SFアドベンチャー 1987年12月号[徳間書店]


 孤高の読書青年である俺は今日も今日とてSFアドベンチャーを読みながら都会の暗い谷間でその陰鬱な自意識を慰めよう。あまり知られていないが俺は政局評論家でありラブコメ狂でありながらSFファンでもあるのであって、実はSFアドベンチャーのバックナンバーを全て揃えてみたいぐらいの意気込みなのであり、しかし三宮の超書店MANYOに行かないと買えないのでもう言い飽きたことだが神保町古本屋も大したことないじゃねえか、いやそれとも俺が知らないだけでSF専門の古本屋とかあるのかああ俺は友達がいないから全く情報が入ってこないのだああこうして深あい暗あい怖あいところで一人寂しく死んでいくのかおーいおいおい。
 で、本書についてはほぼ全編連載ものだったので少し読みにくかったが、それでも読み進めるうちに興奮していくのはSFという手法によって読者を楽しませようというサービス精神をこの雑誌に関わった作者や編集部が常に意識しているからであり、2011年現在の純文学の衰退(最も1987年当時から衰退していたが)、エンターテイメント小説の自己満足のただ難解な文章と意味不明の展開を描きさえすればOKという荒廃状態、を思うといい時代だったのだなあ携帯電話もインターネットもない時代なのになあと複雑な感情を抑えることができなかった。
 ところでSF長編と簡単に言うが、「SF」という手法を使って長編あるいは複数巻シリーズを繰り広げるというのは書き手のみならず読み手にとっても大変なことで、科学用語を駆使するハードSFならともかく、いわゆるヒロイック・ファンタジーや冒険SFや伝奇SFになると何となく読めてしまうものだからやたらと展開が大風呂敷になって登場人物が膨張して、読み進めるうちに物語がそれぞれ断絶してしまって最初と最後のつながりがまるでわからなくなってしまうことがよくある。本書で言うところの「不定エスパー/眉村卓」や「魔道神話/高千穂遥」がまさにそれで、やれネプトーダ連邦だエレスコブ家だドラゴンカンフーだと言われても確かにすごいことが起こっているのだろうがつまりそれでどうなったのです、と反発というわけでもないが不満を感じることも結構あります。もちろんそれは作品が悪いのではなく俺の読み方が悪い(作品世界に即座に没頭できない)のであるからそのあたりを今後磨いていく決意を新たにした次第であります。

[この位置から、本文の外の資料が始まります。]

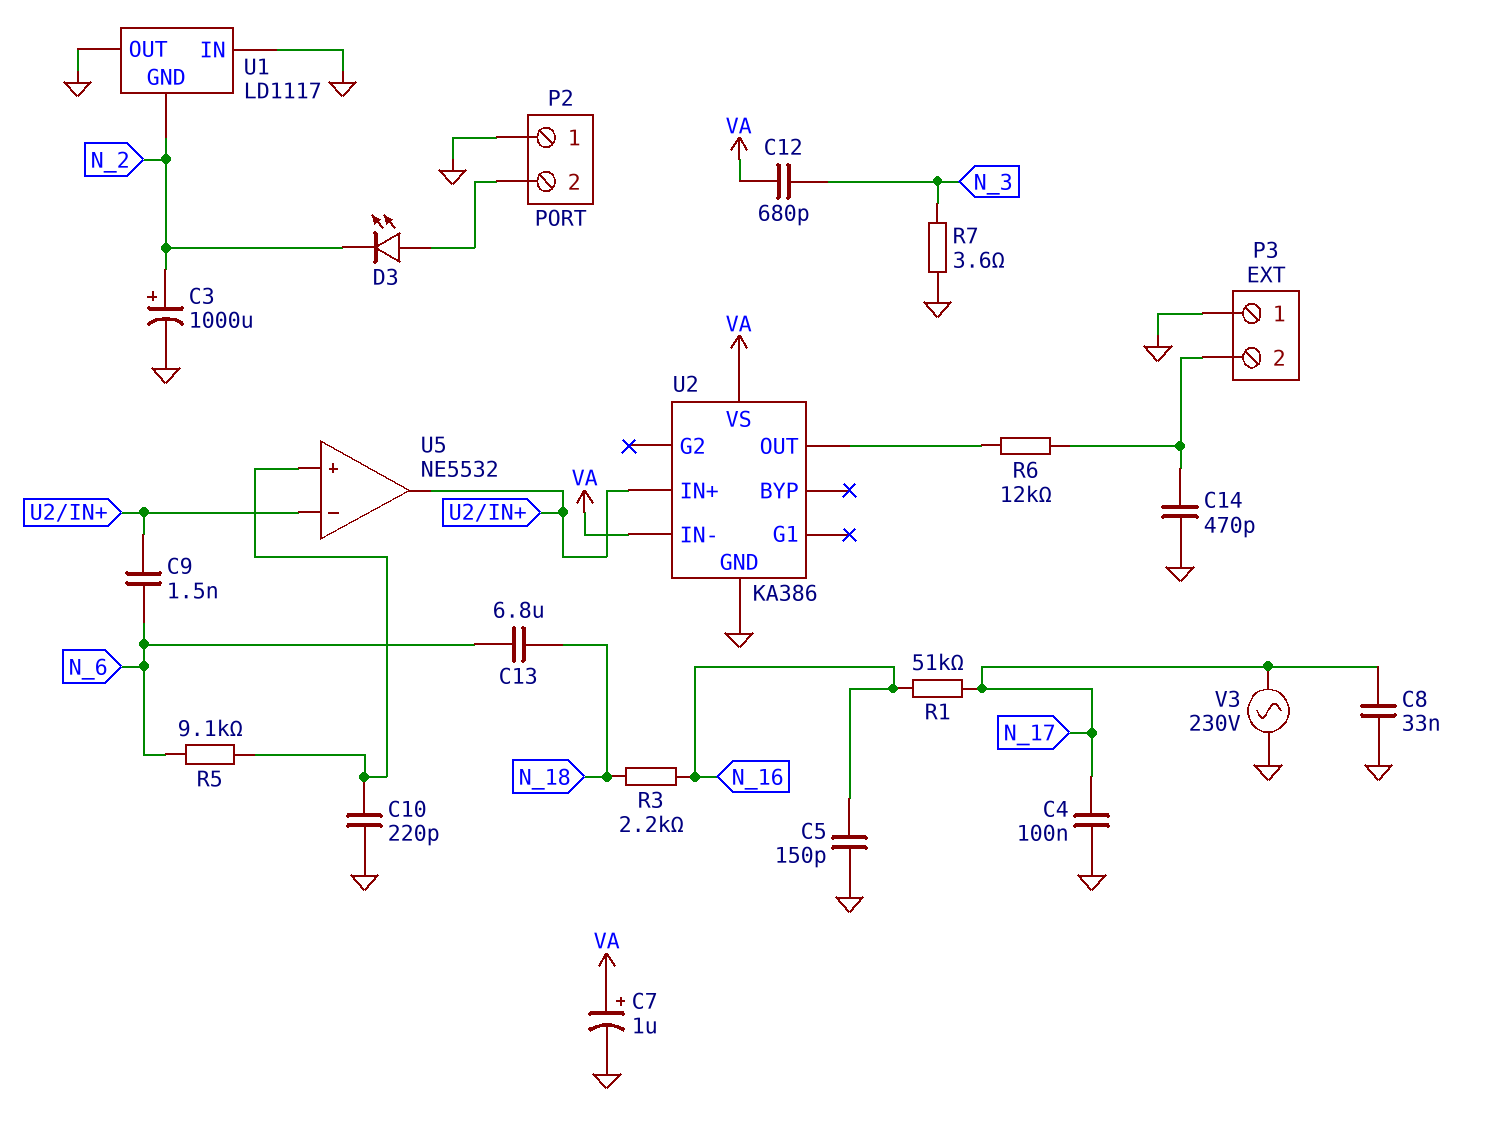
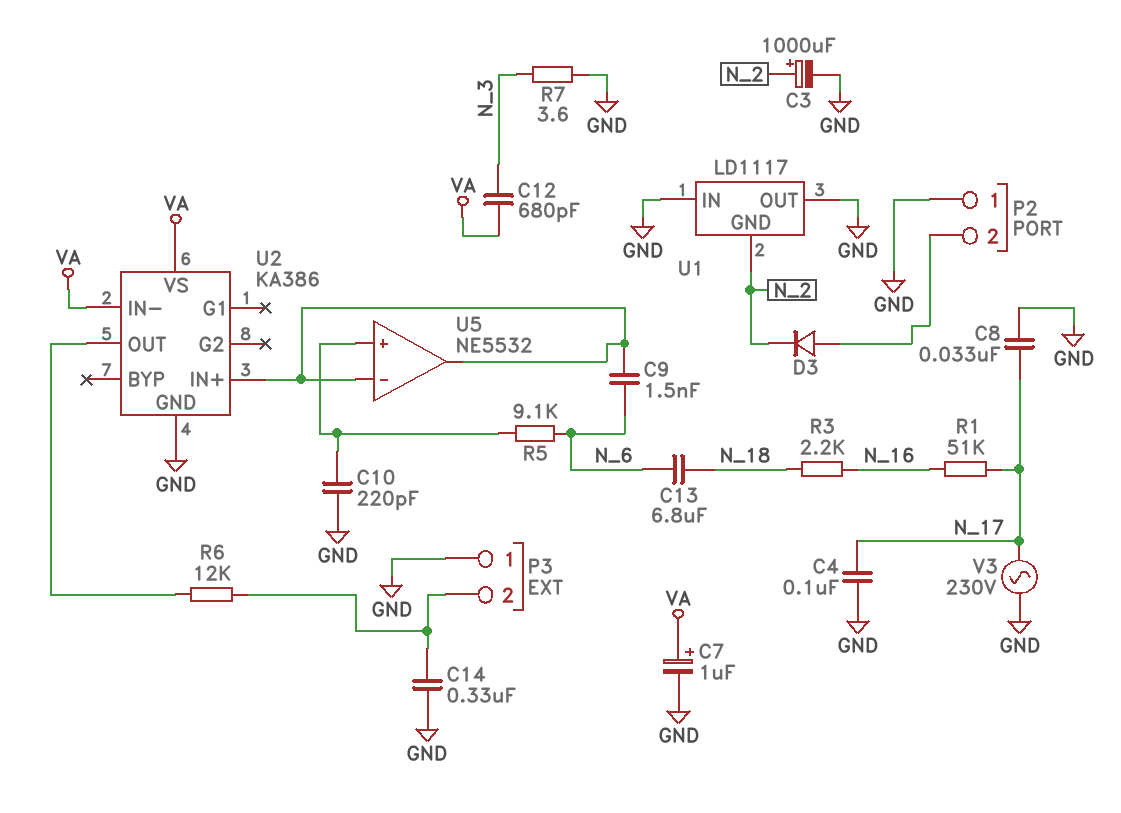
C5: 150pF (GND, N_16) -> none
C14: 470pF (GND, P3/2) -> 330nF (GND, P3/2)
D3: LED (A P2/2, K N_2) -> diode (A P2/2, K N_2)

 しかしながら「大風呂敷」は「壮大なストーリー」と紙一重であり、とにかく読者を作品世界に引き込まなければならない長編に至ってはドカンドカンと盛大な花火を打ち上げる荒々しさが必要で、そういう荒々しさがSFやミステリーに限らず昨今のエンターテイメント小説には欠けている気がするのであります。例えば「幽霊海戦/田中光二」では太平洋上に旧日本軍の幽霊船が出てきてアメリカ船を打ち破るというよくある(?)話が展開されるが、それに戸惑い翻弄される日米両軍や現地の人々の様子がダイナミックに展開され(どうも感覚的な表現になってしまうが)、読者はありきたりの話だとわかっていてもその作者の意気込みを感じて頁をめくる手を止めることができない。そこにあるのは何度も言うように強烈な「サービス精神」であり、その姿勢は啓蒙的な「SFマガジン」とは全く対極にあるもので、だから俺はSFアドベンチャーを買い続けているのである。
 SFは自由自在である。現代日本の奇妙な殺人事件に絡めることもできれば(「悪霊刑事/西村寿行」)、古代日本の「仏法」の持つ妖しさに組み合わせて読者を釘付けにでき(「延暦十三年のフランケンシュタイン山田正紀」)、宇宙を舞台に破天荒な生き方を追体験することもできる(「イル&クラムジー物語/大原まり子」)。無限大の想像力が作者にも編集者にも読者にも試されるのであり、一種の思考実験とさえ言えるのではないか。そういうものを読むことは、政治やラブコメといった非常に硬く閉ざされた世界でぬくぬくと暮らす俺にとって必要であり、また同じく閉鎖的な現在のエンターテイメント小説界に必要なはずである。今度また三宮の超書店MANYOに行って買うことにしよう(と書いてからしばらく経って、この店は閉鎖してしまった。嗚呼、俺は今後どこに買いに行けばいいのだ。情報求む)。